Al Zaytun Meneguhkan Transformasi Revolusioner Pendidikan Berasrama Menuju Indonesia Modern

Pagi itu, Ahad 26 April 2026, Masjid Rahmatan Lil Alamin Ma’had Al Zaytun tidak sekadar menjadi ruang pertemuan. Ia menjelma menjadi ruang persemaian gagasan, tempat di mana masa depan pendidikan Indonesia sedang dibicarakan dengan sungguh-sungguh, dengan visi yang jauh melampaui hari ini.

Di hadapan ratusan tenaga pendidik, tenaga kependidikan, mahasiswa, wali pelajar, hingga para eksponen pendidikan berasrama, satu pesan mengemuka dengan terang: bangsa besar tidak dibangun dari gedung-gedung megah semata, tetapi dari kualitas manusia yang dipersiapkan di dalamnya.

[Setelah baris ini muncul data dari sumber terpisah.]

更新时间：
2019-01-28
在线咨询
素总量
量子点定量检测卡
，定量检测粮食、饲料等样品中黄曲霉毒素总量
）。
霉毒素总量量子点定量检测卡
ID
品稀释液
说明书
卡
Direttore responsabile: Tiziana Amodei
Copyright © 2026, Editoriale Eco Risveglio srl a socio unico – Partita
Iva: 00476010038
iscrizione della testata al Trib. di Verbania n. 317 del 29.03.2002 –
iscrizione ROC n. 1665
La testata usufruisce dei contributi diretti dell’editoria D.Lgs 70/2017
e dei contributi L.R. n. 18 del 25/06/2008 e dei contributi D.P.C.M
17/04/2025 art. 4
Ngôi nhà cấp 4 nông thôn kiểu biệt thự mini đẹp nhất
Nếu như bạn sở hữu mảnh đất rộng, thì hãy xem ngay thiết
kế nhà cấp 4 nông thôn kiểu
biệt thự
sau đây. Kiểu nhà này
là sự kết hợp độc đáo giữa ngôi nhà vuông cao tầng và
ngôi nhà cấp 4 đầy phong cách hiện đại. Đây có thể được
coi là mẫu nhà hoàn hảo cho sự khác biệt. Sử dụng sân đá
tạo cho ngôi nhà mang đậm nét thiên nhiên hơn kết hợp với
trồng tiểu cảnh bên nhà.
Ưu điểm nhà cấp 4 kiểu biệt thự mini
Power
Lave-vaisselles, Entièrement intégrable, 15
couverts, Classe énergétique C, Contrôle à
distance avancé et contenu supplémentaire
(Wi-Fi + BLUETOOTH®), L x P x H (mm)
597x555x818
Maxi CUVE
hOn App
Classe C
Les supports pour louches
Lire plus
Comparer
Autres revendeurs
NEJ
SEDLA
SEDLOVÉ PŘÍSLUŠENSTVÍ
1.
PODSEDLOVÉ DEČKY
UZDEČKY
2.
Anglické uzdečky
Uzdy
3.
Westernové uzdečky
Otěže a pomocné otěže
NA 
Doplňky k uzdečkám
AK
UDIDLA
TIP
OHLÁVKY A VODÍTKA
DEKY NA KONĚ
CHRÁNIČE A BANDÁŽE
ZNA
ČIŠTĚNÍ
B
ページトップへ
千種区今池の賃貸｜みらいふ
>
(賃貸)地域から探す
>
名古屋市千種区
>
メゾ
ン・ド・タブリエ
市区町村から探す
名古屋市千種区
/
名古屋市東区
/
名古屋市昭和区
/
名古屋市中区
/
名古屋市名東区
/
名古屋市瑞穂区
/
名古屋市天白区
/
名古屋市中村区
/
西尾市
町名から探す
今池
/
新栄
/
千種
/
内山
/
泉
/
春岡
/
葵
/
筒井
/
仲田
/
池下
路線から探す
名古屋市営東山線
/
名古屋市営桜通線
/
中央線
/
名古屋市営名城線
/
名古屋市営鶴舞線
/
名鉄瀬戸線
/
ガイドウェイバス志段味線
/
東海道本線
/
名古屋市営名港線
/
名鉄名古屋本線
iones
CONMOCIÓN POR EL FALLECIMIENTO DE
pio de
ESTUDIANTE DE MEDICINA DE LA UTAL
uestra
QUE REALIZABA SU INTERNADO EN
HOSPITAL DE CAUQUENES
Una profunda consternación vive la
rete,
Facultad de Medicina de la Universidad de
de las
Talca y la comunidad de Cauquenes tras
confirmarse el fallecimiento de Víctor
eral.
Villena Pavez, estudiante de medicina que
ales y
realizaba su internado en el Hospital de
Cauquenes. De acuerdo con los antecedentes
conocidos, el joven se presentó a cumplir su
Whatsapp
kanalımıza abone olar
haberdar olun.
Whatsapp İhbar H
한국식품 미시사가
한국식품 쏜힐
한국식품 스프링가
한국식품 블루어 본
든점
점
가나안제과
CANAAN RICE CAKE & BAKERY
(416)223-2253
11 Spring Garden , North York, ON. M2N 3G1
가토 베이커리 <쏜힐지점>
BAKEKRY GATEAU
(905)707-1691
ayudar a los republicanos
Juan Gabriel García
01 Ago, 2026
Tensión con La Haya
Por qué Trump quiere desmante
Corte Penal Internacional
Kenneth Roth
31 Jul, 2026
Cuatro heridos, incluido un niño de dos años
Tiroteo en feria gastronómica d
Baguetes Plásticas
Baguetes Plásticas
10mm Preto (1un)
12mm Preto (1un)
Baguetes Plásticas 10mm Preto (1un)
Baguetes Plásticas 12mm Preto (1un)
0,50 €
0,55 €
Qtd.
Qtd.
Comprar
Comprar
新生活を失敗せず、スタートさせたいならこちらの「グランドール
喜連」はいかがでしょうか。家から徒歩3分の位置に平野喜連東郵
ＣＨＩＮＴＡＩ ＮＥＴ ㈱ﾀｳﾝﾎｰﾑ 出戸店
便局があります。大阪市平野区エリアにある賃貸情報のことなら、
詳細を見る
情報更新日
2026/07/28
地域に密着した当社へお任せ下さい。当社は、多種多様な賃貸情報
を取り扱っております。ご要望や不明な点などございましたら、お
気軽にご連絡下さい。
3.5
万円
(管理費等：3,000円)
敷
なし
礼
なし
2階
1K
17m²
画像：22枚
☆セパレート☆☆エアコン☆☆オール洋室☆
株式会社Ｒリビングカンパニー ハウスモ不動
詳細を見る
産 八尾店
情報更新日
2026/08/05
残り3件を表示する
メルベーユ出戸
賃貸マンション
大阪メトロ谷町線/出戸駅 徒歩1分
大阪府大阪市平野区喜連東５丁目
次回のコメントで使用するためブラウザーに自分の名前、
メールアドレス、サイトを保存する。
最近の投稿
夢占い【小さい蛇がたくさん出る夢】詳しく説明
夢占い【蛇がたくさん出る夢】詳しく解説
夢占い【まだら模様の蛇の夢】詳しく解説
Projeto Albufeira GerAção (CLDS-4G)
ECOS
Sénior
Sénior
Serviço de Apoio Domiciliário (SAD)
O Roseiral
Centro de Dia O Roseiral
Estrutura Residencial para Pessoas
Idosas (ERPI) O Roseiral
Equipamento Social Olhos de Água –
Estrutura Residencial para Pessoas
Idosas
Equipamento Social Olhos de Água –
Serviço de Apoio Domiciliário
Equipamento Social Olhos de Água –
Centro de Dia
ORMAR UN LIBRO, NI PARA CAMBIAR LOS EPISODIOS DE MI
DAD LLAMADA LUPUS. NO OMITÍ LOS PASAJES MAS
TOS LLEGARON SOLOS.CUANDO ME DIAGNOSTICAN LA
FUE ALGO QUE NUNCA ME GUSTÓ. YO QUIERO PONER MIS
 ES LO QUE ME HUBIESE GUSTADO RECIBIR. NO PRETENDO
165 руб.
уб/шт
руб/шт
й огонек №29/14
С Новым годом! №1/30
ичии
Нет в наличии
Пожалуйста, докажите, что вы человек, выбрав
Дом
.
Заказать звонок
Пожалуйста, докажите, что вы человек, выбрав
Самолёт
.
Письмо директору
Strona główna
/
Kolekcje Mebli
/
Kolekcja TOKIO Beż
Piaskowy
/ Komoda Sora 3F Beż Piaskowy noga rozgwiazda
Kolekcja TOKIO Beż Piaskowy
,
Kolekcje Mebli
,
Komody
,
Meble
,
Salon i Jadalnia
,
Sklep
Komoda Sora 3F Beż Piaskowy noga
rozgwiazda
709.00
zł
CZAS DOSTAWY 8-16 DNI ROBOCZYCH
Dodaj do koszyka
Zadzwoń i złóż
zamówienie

Karena itulah, Ma’had Al Zaytun kembali menunjukkan konsistensinya dalam membangun kualitas pelaku didik melalui program pelatihan berkelanjutan bertajuk “Transformasi Revolusioner Pendidikan Berasrama menuju Indonesia Modern Abad XXI dan 100 Tahun Kemerdekaan RI.”
Program ini bukan agenda seremonial tahunan, melainkan ikhtiar ideologis untuk menyiapkan sumber daya manusia unggul yang mampu menjawab tantangan Indonesia Emas 2045.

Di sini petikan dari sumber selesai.